Gather each line in the rows below that contains the string "fonts". Only lines where the letters match in case count.

Collected data:

:::::

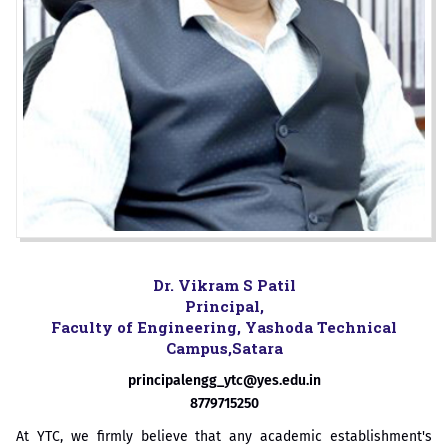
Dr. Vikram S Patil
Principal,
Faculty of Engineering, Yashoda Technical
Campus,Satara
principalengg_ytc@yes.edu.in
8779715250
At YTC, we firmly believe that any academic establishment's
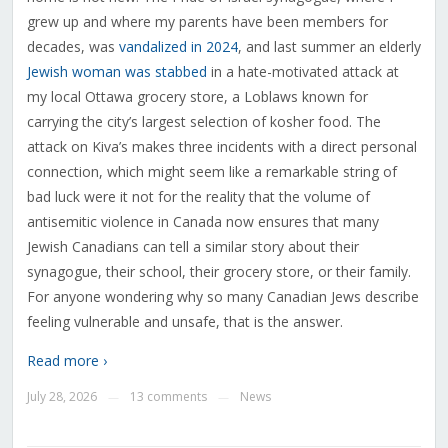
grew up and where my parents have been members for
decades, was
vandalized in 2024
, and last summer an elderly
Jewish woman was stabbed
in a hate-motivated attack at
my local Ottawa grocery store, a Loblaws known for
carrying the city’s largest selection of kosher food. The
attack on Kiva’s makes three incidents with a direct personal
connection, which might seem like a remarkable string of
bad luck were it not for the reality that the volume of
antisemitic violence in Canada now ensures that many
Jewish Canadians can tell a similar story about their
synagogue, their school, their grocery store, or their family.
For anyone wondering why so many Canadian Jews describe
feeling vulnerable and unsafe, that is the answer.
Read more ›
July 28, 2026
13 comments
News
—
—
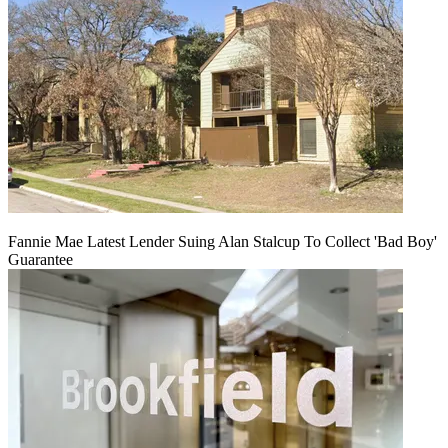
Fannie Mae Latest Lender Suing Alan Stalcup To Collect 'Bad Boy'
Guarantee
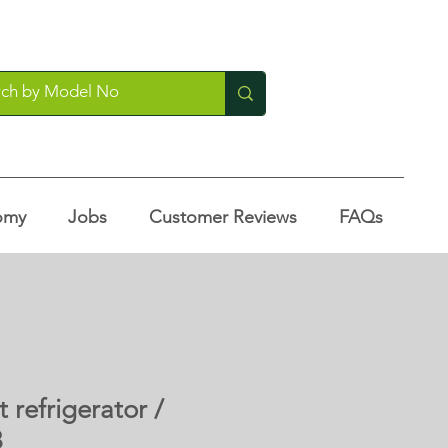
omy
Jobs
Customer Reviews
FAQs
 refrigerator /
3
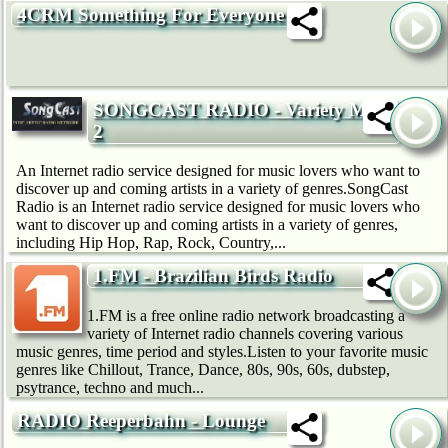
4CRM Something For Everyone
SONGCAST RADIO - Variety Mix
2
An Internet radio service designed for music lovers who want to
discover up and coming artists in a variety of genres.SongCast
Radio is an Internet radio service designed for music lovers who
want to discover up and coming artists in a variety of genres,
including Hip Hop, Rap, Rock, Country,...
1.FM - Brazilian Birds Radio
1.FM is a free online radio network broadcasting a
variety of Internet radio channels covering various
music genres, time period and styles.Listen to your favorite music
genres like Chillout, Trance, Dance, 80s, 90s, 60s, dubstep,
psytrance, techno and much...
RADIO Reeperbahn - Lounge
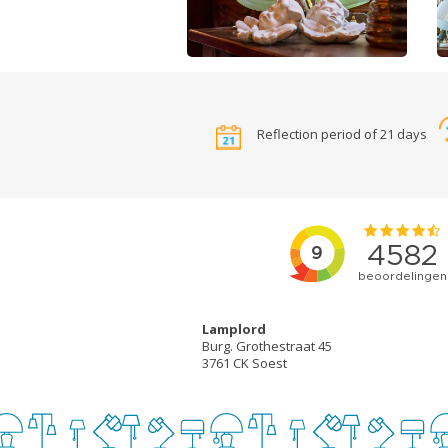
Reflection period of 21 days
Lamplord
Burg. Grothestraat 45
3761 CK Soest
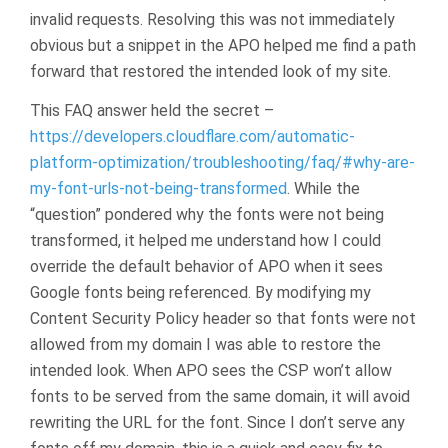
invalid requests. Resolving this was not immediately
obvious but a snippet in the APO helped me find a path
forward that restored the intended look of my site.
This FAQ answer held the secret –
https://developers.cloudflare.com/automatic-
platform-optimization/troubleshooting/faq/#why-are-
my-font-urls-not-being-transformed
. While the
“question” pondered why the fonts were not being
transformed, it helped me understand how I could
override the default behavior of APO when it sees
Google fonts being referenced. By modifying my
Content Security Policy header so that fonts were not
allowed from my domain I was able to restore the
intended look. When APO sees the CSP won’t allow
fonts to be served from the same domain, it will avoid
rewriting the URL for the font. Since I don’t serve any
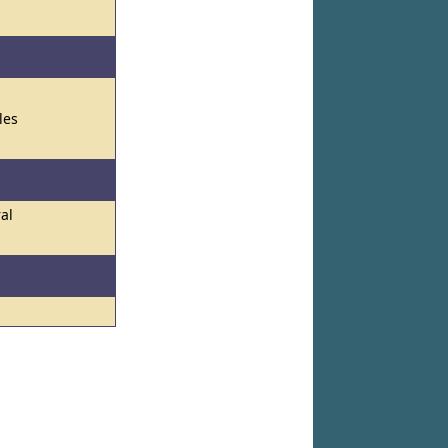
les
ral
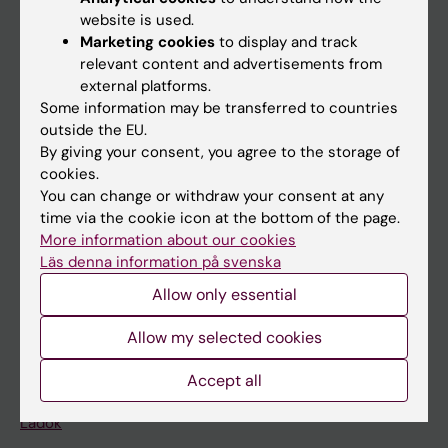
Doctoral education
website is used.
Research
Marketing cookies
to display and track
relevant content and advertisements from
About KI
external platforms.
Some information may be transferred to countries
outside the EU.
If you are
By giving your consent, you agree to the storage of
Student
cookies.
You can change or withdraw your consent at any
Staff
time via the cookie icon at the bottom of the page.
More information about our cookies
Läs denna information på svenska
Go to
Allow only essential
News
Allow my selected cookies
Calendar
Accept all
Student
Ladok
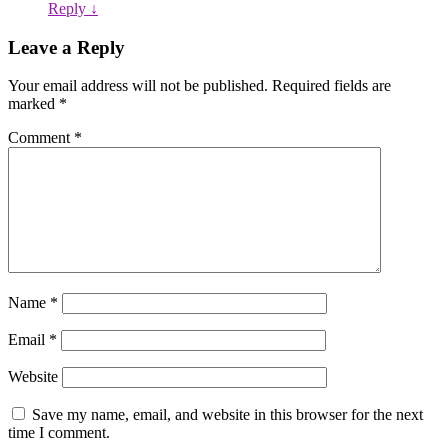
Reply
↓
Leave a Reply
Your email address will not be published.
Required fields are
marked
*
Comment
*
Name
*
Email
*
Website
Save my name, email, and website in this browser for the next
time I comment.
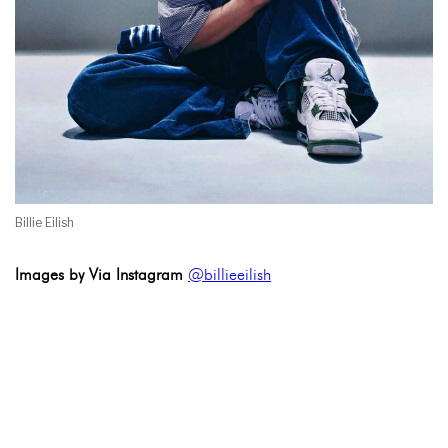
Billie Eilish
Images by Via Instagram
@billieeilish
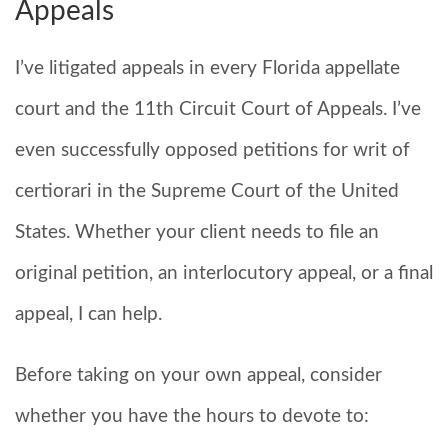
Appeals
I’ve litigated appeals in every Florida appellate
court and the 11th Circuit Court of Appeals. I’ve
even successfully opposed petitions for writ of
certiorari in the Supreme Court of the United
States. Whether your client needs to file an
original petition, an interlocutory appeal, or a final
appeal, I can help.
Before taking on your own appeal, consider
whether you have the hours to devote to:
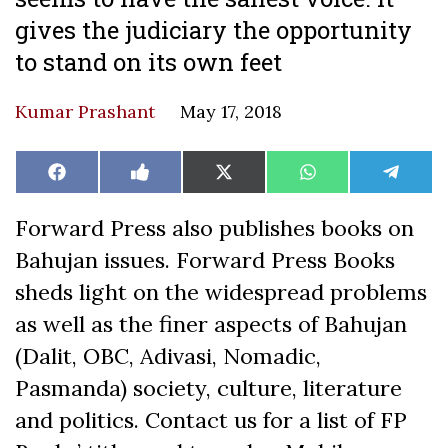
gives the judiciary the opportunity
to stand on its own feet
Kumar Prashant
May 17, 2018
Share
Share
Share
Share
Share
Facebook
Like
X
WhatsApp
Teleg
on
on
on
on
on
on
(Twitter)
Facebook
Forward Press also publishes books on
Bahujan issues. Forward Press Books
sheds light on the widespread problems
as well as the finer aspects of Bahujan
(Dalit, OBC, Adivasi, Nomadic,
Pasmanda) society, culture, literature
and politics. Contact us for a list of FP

:::::

Reply:
“question” pondered why the fonts were not being
Google fonts being referenced. By modifying my
Content Security Policy header so that fonts were not
fonts to be served from the same domain, it will avoid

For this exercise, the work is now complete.